In a recent meeting of HR Managers, we discussed the top 5 reasons why employees are resigning, based on our exit interviews. So here are the collated top 5 reasons why employees resign, in our case, those holding critical positions.

  1. There is an opportunity abroad
  2. They were offered a job that is a notch higher from their present job
  3. Bad relationships (boss and co-workers)
  4. Too much stress
  5. Better pay

We tried to benchmark our findings with similar industry, the closest we can compare with is the top 10 reasons below, according to Susan Heathfield:

  1. Your company is experiencing a downward spiral.
  2. Your relationship with your manager is damaged beyond repair.
  3. Your life situation has changed.
  4. Your values are at odds with the corporate culture.
  5. You’ve stopped having fun and enjoying your job.
  6. Your company is ethically challenged.
  7. For whatever reason, you have behaved in ways that are considered improper at work.
  8. You’ve burned your bridges with your coworkers.
  9. Your stress level is so high at work that it is affecting your physical or mental health and your relationships with your friends and family.
  10. And the top ten reason to quit your job? You are unchallenged, need more responsibility, and seek opportunities that just don’t exist for you in your current organisation. You’ve explored the current and potential options, and they are limited. It’s time to quit your job.

Feel free to read the expanded version at about.com.

Likewise, this article written by Darwin for  HR Philippines blog longtime ago, speaks of another dimension on why employee still resigns, despite of HR efforts.

Here is something I have got thru my network. I believe that people like us involved in HR particularly sourcing and recruitment would get a better understanding after reading the article below regarding the undesired attritions in our respective companies. – Darwin B. Rivers




Every company faces the problem of people leaving the company for better pay or profile. Early this year, Mark, a senior software designer, got an offer from a prestigious international firm to work in its India operations developing specialised software. He was thrilled by the offer. He had heard a lot about the CEO. The salary was great. The company had all the right systems in place employee-friendly human resources (HR) policies, a spanking new office, and the very best technology, even a canteen that served superb food. Twice Mark was sent abroad for training. “My learning curve is the sharpest it’s ever been,” he said soon after he joined. Last week, less than eight months after he joined, Mark walked out of the job. Why did this talented employee leave ?

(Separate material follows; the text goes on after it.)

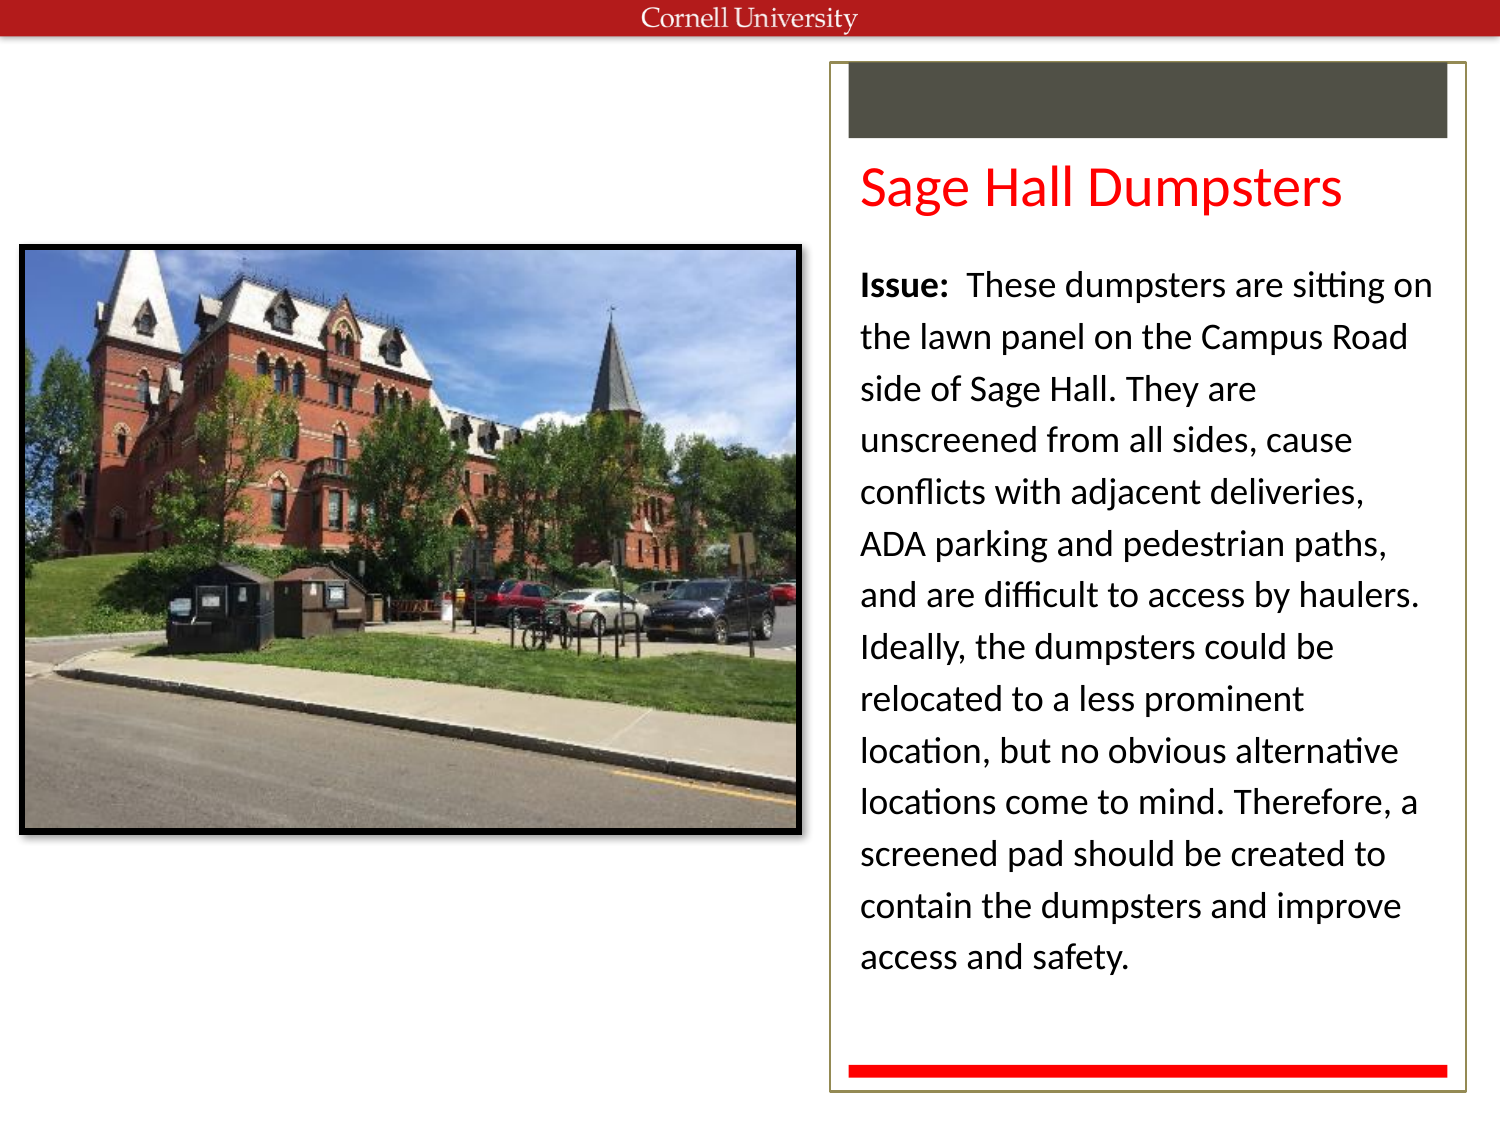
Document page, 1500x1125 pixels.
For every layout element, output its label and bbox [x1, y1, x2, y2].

Arun quit for the same reason that drives many good people away. The answer lies in one of the largest studies undertaken by the Gallup Organisation. The study surveyed over a million employees and 80,000 managers and was published in a book called “First Break All The Rules”. It came up with this surprising finding: If you’re losing good people, look to their manager …. manager is the reason people stay and thrive in an organisation. And he ‘s the reason why people leave. When people leave they take knowledge, experience and contacts with them, straight to the competition. “People leave managers not companies ,” write the authors Marcus Buckingham and Curt Coffman. Mostly manager drives people away? HR experts say that of all the abuses, employees find humiliation the most intolerable. The first time, an employee may not leave, but a thought has been planted. The second time, that thought gets strengthened. The third time, he looks for another job. When people cannot retort openly in anger, they do so by passive aggression. By digging their heels in and slowing down. By doing only what they are told to do and no more. By omitting to give the boss crucial information. Dev says: “If you work for a jerk, you basically want to get him into trouble. You don ‘t have your heart and soul in the job.” Different managers can stress out employees in different ways – by being too controlling, too suspicious, too pushy, too critical, but they forget that workers are not fixed assets, they are free agents. When this goes on too long, an employee will quit – often over a trivial issue. Talented men leave. Dead wood doesn’t.



Do you find the reasons reflective of your organisations turn-over situation?

Feel free to add more reasons, perhaps with these info, HR will be able to formulate a program to keep employees engaged.